For me, speed has never been my best asset. Nor do I don’t want to hurry my inspiration. I want to take my time, to sink in, to draft and redraft, to learn slowly but surely.
Creative self-doubt can strike in other ways too. If often involves wanting to convince others of ones viability as a creative person — perhaps feeling that other people’s validation is a necessary right-of-passage. Sometimes it is.

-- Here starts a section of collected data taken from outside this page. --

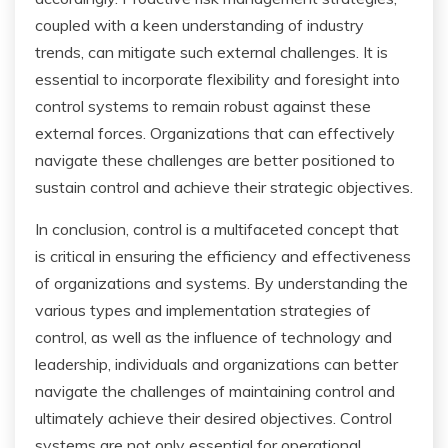
coupled with a keen understanding of industry
trends, can mitigate such external challenges. It is
essential to incorporate flexibility and foresight into
control systems to remain robust against these
external forces. Organizations that can effectively
navigate these challenges are better positioned to
sustain control and achieve their strategic objectives.
In conclusion, control is a multifaceted concept that
is critical in ensuring the efficiency and effectiveness
of organizations and systems. By understanding the
various types and implementation strategies of
control, as well as the influence of technology and
leadership, individuals and organizations can better
navigate the challenges of maintaining control and
ultimately achieve their desired objectives. Control
systems are not only essential for operational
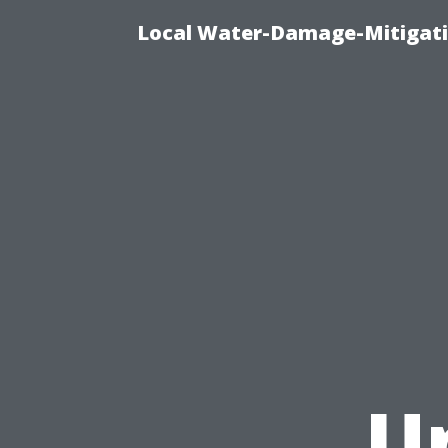
Local Water-Damage-Mitigati
U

One of my favourite artists is the Swiss painter Paul Klee, who lived and worked in the first half of the 20th century. I was surprised to learn recently that his younger days were fraught with all too-familiar moments of self-doubt, as he recorded in his diary in 1903:
“The feeling of responsibility toward my fiancée and parents and unsuccessful attempts to paint often brew a kind of suicidal mood. […] Father cannot find his bearings in my ‘fantasy.’ In her own way, mother probably has faith in me. Friends, some of them, are in part objectively despairing, some of them are not. And no doubt I give people much trouble as a friend.”
He ends this diary entry with the line “Love must never cease,” which appears to be addressed to his father. One can only surmise his meaning here: an invocation, perhaps, of what drives his innermost hopes and his motivation as a human being.
One of the best representations of creative self-doubt I’ve ever come across is in a short story by the German writer Thomas Mann.
Written in 1905, A Weary Hour centres on a instance of writer’s block: In the depths of a midnight hour, high in his attic room, a famous writer works on an unfinished manuscript, full of misgivings about his ability to complete it.
The wearisome artist is tired and in poor health. We see him endure the hour, not with magnanimity or good humor, but with a sort of vain martyrdom. His will is broken. He sees all his efforts as wasted, years of creativity “taking revenge” on his body and mind.
In Mann’s story, the writer remembers his younger days spent in libraries and study halls, years that were designed to prepare him for the literary life ahead. But they are remembered with a sweet-bitterness now, deemed in fact to be the best of times.:
“Faith in the future, his guiding star in times of stress, was dead. Here was the despairing truth: the years of need and nothingness, which he had thought of the painful testing-time, turned out to have been the rich and fruitful ones.”
What mattered now was that the weary hour was overcome and that the wheels of the creative act were eased back into motion:
“He drew a deep breath, his lips closed firmly; he went back and took up his pen. No, he must not brood, he was far too down for that. […] No brooding! Work! Define, eliminate, fashion, complete!”
Mann’s writer faces down his weary hour with sheer force of will. Then, when it is over, it somehow becomes almost invisible, deemed a mere aberration of hope, perhaps even a valuable episode — and so it is forgotten. Mann’s hero is worn through with the effort. “He brought it to an end, perhaps not a good end, but in any case an end. And being once finished, lo, it was also good.”
Moments of creative self-doubt force us to retreat, to start afresh with our expectations challenged. Returning to first principles is, for me, the starting point to recovery.
This hour of contemplation can be difficult. The least helpful response is try to “keep up” with others. By the same token, the most helpful response is to assert one’s own values and to attest to the greater mystery of the creative impulse.
Worthwhile responses to creative self-doubt are never simple. They involve understanding yourself as a creative person and as a human being. I try to locate my original commitments, to remember the first buds of growth.
These are personal adventures; sometimes in the sharing they can be diminished. No haste, no great noise. It is in the quiet cloisters of reflection that the replenishment begins.